A pain in the head

Not sure why I always post about pain on Fridays, but here I go again. We’ve had some discussions about headaches in Red Clinic lately (and I don’t mean the VA formulary), and I thought it would be useful to review some diagnostic strategies.


Remember the mnemonic:  POUND Pulsatile One day Unilateral Nausea Daily activity (Interferes with daily activity) These are intense, debilitating headaches, often with  nausea and photo/phonophobia. Patients will “take to the bed” to get over them. May have an aura: visual or sensory disturbances that are fully reversible.

Tension Headache

Milder in intensity, bilateral, throbbing in quality. May have muscle tenderness over the scalp or neck.
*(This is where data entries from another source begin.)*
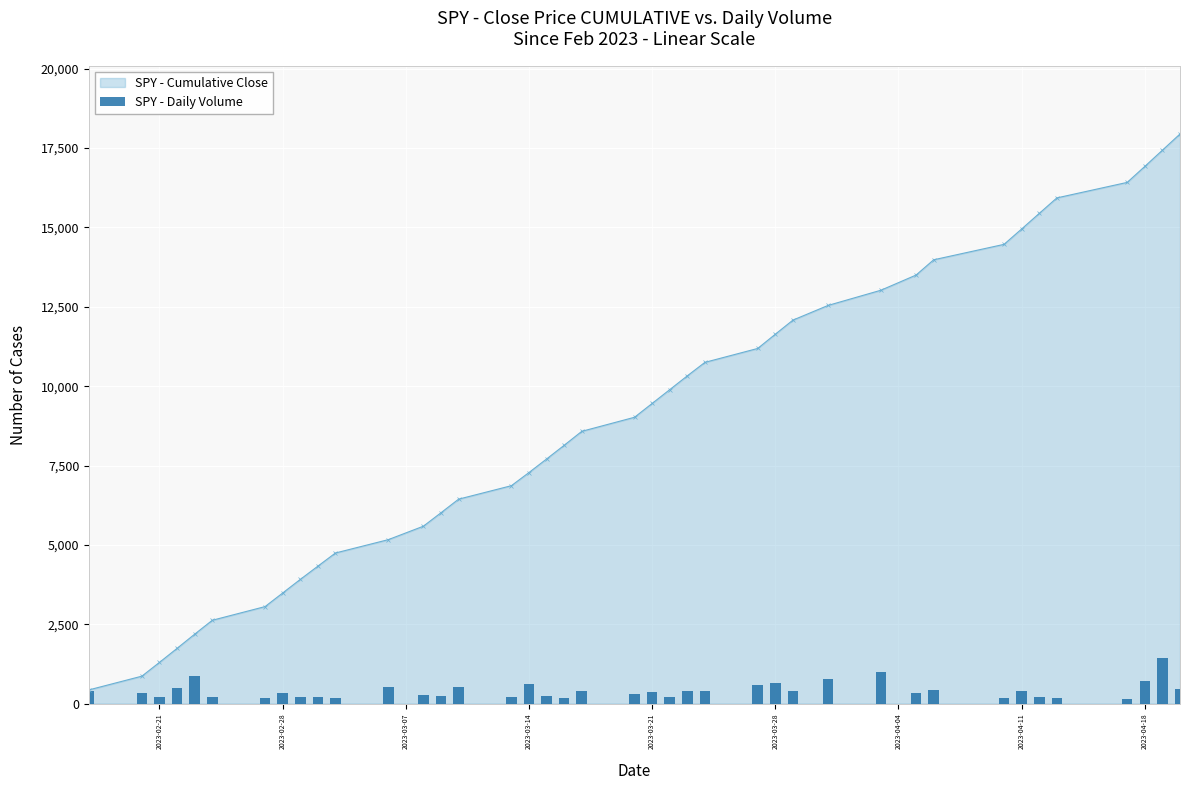

What is the sum of all values?

16500.7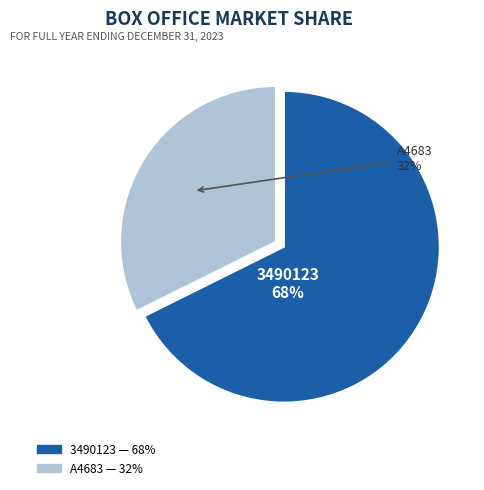

Is there any slice that represents more than half of the pie?

Yes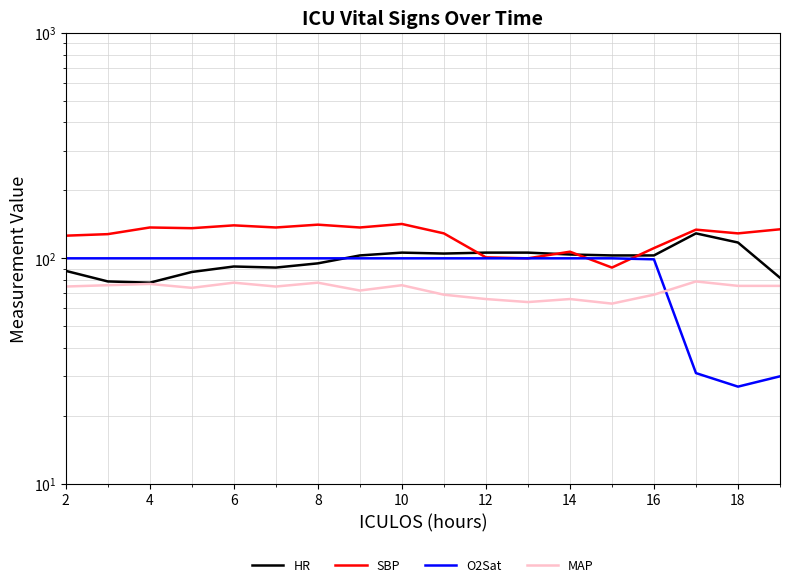

In HR, how many points are higher than both neighbors (excluding endpoints)?

3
Patients usually can stay at work, continue activities with these headaches.

Cluster Headaches

Rare Patients  have episodes of daily headache, intense, usually unilateral and associated with autonomic symptoms.  They will have symptom free periods between “clusters” for months or even years.

Medication Rebound Headache

Common Daily headache associated with regular use of almost any medicine for headache treatment.  Most common with opiates, butabital containing meds (Midrin), or caffeine containing meds (fioricet or excedrin). Intermediate risk of triptans. Lowest risk with NSAIDs.